▶ **EXCERPTED TEXT**:
┄┄┄┄┄┄┄┄┄┄
Speaker 2Well, hi Catherine. Thanks for inviting me. My favorite podcast at the moment. Today, this week is past, present, and future. It's a podcast about the politics of ideas that is run by a husband and wife team, I believe. But David Runciman, a former professor of politics, so in my field, has been doing this for a few years now and essentially full-time.
Speaker 1And where is it based?
Speaker 2I am guessing that they live in Cambridge, that he lives in Cambridge in the UK, though it's possible that he lives in London. So I'm not exactly sure, but I'm assuming, partly because of the guests that are on the show, that uh it's out of Cambridge, UK.
Speaker 1Okay, so people are gonna hear an English accent and the guests tend to skew English.
Speaker 2Yeah, it's quite a lot about America in it though, inevitably, these days. So I think states side listeners would find it interesting and refreshing in many ways.
Speaker 1You alluded to a connection between the topic of this program and your professional life. You're a professor of politics. Yeah. Is that why you're interested in this show?
Speaker 2So, like probably almost everyone else on the planet, at least those people who listen to podcasts, I listen to a fair number of podcasts, particularly on politics, current affairs. Uh so the usual suspects. The rest is politics, UK and US, and the Ezra Klein show. Um I'm probably branding myself in mentioning those podcasts. But I think the big advantage of past, present, future is that it steps back a bit from the everyday chaos and madness of politics to think a bit more deeply about particularly how political ideas, in many cases, that have been around for millennia, are still important in our everyday life and for everyday society and help us to understand what's going on. So it steps back a bit from the everyday chaos of the Trump administration and so on. So a podcast like the rest is politics US, I find useful and interesting from time to time as a professor of politics, but it's so Trump obsessed and dominated that I just find it exhausting in many ways. Not to say that I don't listen to it, I do, but it's also I just want to get away from that chaos. And this is just much more reflective and interesting, I find, in a in a deeper sense.
┄┄┄┄┄┄┄┄┄┄
▶ **WHAT YOU NEED TO DO**:
A - Render this sentence from the podcast transcript in Spanish: "It's a podcast about the politics of ideas that is run by a husband and wife team, I believe."
B - Output the passage of the podcast transcript from "Speaker 1And where" up to and including "of Cambridge, UK.".
The data that comes next has no connection to the podcast transcript.

[Saved entries]
┄┄┄┄┄┄┄┄┄┄
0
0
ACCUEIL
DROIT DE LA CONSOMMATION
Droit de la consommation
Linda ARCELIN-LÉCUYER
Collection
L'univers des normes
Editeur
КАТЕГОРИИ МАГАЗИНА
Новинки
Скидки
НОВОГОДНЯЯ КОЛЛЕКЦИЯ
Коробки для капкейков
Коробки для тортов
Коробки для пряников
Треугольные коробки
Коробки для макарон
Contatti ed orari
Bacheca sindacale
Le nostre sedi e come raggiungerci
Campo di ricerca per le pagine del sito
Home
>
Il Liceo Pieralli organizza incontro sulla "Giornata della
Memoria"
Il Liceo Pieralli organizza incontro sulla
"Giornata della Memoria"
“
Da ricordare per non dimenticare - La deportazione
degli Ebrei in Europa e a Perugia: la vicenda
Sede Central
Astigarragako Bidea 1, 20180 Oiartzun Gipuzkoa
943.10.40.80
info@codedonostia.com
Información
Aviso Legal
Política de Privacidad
┄┄┄┄┄┄┄┄┄┄
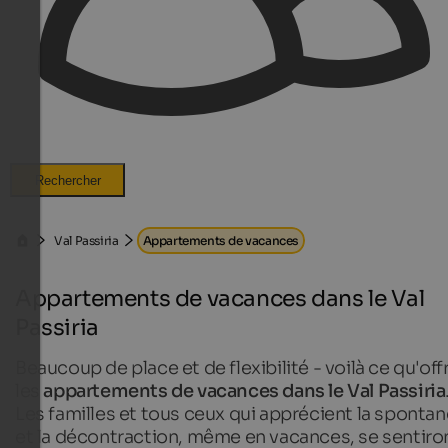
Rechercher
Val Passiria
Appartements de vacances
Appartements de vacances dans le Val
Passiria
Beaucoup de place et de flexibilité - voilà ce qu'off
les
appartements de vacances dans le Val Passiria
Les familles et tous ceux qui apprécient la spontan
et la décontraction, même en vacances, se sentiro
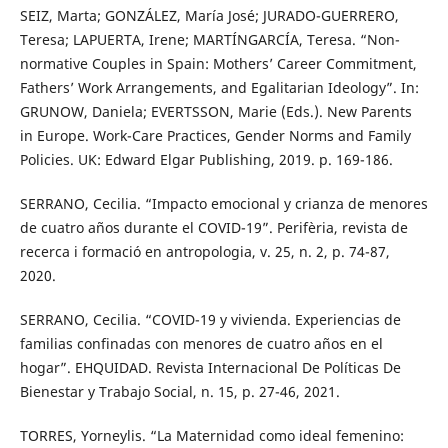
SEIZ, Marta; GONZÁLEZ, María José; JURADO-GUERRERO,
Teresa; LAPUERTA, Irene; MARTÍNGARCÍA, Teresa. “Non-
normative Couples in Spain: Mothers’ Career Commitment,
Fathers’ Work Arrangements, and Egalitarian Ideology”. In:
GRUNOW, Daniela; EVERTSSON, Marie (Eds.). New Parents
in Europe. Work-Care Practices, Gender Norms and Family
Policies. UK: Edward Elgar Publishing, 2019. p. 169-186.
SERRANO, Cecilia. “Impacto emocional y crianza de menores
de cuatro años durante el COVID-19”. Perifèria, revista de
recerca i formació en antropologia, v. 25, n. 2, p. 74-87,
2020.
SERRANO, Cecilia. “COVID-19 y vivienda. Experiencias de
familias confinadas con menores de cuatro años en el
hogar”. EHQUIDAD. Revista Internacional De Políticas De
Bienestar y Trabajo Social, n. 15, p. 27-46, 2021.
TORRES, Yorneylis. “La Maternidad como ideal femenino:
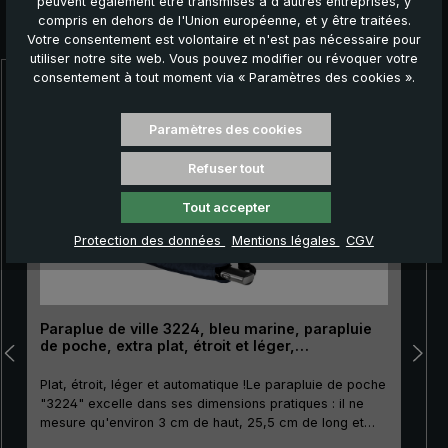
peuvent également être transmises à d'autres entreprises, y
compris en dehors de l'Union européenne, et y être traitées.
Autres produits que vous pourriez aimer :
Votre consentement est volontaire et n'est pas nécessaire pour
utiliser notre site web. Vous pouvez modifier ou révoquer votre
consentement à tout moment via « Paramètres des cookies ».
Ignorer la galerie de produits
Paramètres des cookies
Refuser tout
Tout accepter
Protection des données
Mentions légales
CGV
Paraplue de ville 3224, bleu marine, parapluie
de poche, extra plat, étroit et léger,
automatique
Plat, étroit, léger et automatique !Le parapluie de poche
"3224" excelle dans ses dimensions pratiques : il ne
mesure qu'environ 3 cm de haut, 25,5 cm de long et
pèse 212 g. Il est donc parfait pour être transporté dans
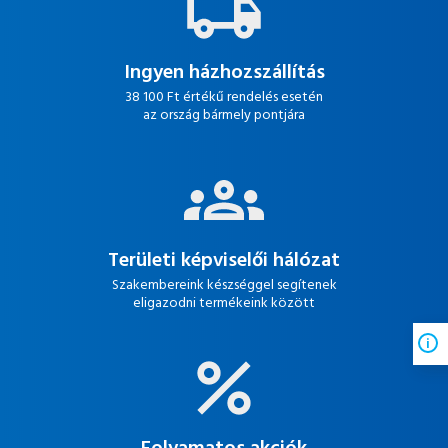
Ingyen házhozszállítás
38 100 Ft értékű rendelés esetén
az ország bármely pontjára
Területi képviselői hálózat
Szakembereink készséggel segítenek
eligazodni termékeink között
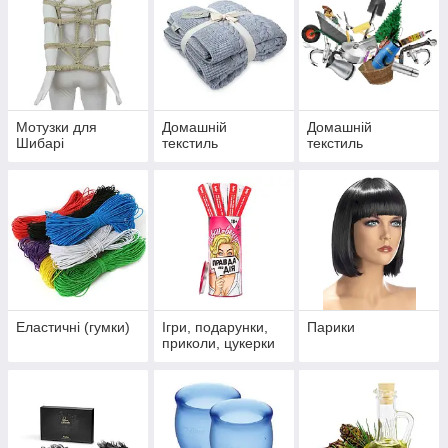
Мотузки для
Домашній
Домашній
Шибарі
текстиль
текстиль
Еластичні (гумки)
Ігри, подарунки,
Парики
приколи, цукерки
┄┄┄┄┄┄┄┄┄┄
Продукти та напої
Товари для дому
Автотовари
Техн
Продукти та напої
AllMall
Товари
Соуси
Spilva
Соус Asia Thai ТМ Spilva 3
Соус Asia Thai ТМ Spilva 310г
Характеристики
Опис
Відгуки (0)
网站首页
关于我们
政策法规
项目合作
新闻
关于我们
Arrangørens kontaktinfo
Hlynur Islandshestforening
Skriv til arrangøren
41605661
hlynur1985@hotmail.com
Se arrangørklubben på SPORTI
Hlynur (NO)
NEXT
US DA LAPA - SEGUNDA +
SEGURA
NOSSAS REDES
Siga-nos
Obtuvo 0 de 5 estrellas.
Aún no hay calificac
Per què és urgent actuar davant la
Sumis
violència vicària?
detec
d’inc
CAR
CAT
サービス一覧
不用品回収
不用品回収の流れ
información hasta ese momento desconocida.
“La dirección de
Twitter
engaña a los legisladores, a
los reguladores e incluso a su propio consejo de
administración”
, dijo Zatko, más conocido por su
┄┄┄┄┄┄┄┄┄┄
▶ **YOUR WRITTEN ANSWERS**:
A - Es un pódcast sobre la política de las ideas que dirige un matrimonio, según creo.

B -
Speaker 1And where is it based?
Speaker 2I am guessing that they live in Cambridge, that he lives in Cambridge in the UK, though it's possible that he lives in London. So I'm not exactly sure, but I'm assuming, partly because of the guests that are on the show, that uh it's out of Cambridge, UK.